Your point about language is a good one; some ideas about revenge and retribution are so deeply embedded in our thought patterns that it's hard to even think alternatives. I wonder if these ideas are linked to the general concept of 'deservingness', as in 'they deserve what they get if they commit crimes'?

on 2009-03-11 06:47 pm (UTC)
Posted by [identity profile] loneraven.livejournal.com
Punishment as a means for maintaining society, how about that? It's not as simple as a deterrent - preventing crime is part of what keeps our sociopolitical settlement glued together, so there needs to be a consequence-basis for the laws.

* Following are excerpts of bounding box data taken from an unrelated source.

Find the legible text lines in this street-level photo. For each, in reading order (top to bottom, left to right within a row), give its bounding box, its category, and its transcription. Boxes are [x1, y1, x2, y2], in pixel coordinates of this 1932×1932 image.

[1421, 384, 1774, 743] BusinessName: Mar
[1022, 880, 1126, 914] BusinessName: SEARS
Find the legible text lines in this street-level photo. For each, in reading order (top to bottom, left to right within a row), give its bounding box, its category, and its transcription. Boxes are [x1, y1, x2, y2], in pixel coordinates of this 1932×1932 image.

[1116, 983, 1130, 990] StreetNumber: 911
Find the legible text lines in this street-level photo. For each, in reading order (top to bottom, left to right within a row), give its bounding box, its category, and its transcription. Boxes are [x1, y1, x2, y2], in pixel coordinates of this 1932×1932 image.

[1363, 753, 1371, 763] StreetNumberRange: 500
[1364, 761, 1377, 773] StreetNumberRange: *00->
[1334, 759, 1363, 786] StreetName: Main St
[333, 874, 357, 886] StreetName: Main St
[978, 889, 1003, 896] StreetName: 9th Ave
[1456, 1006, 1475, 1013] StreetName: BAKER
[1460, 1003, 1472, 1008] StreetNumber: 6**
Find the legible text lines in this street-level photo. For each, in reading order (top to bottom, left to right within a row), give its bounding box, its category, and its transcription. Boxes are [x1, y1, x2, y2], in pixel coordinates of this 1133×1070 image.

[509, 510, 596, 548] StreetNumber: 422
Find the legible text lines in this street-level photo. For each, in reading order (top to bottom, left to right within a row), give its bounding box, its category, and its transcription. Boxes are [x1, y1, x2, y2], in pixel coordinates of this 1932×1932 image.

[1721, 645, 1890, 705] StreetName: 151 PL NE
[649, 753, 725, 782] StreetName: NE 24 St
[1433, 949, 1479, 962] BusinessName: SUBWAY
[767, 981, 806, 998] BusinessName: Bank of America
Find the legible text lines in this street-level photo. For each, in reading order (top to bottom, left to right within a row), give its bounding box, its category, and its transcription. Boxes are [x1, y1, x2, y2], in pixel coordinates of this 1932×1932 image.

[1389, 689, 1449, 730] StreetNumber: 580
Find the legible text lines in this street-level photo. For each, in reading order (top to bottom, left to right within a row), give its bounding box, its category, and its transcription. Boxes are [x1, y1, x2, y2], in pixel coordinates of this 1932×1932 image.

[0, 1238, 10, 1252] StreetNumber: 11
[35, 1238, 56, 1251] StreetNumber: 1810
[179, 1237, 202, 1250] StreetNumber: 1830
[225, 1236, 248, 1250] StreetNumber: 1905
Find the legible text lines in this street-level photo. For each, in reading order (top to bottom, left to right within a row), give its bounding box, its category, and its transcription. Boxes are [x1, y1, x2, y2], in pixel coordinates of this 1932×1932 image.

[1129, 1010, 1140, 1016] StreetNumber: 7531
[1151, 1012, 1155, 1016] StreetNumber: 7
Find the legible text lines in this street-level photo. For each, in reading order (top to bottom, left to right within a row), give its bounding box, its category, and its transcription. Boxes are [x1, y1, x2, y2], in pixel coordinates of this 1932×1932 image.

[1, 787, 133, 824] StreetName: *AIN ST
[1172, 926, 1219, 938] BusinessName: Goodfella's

on 2009-03-11 10:55 pm (UTC)
Posted by [identity profile] osymandias.livejournal.com
This seems a little bit of a case of begging the question. There are lots of things that provide some element of a basis or adhesive for our current society - that doesn't mean that they're good, and it's often the case that what we need to do is rewrite that society to remove them.

on 2009-03-10 02:50 pm (UTC)
Posted by [identity profile] dormouse-in-tea.livejournal.com
It is so strange to realize that you undoubtably now know more about the death penalty where I live (New Mexico) than I do.

on 2009-03-11 06:39 pm (UTC)
Posted by [identity profile] loneraven.livejournal.com
As far as I am aware, the death penalty is in the process of being abolished in New Mexico - and it has only executed one person since 1976 in any case.

on 2009-03-10 07:40 pm (UTC)
Posted by [identity profile] soupytwist.livejournal.com
Who was it who said that there is a REASON we don't leave justice up to those who are hurt by the crime, and "but you'd feel differently if it was YOUR family!" is exactly it? Knowing me it was probably Stephen Fry. It's true, though - even the cultures where they do allow injured parties into the sentencing process, like with a lot of First Nations (and which apparently works really well, ridiculously low re-offending rates compared to most 'developed' nations), they don't just leave them to it and say "go ahead, take your revenge!" That is a really awful way for any justice system to work, even if it only ever dealt with people who DID commit the crimes they were accused of.

Um, by which I mean, my dad did an Amicus training weekend once and his brief description of it was very much like that, and so many hearts for you for it.

on 2009-03-11 06:45 pm (UTC)
Posted by [identity profile] loneraven.livejournal.com
Justice and not revenge. I know there are people above arguing about whether there is a distinction between the two, but I really think there is.

These weekends are really, really wonderful. (Good on your dad, who presumably did not have a pro bono requirement to fulfill!) They're just... yeah. Really interesting, and also good for the soul.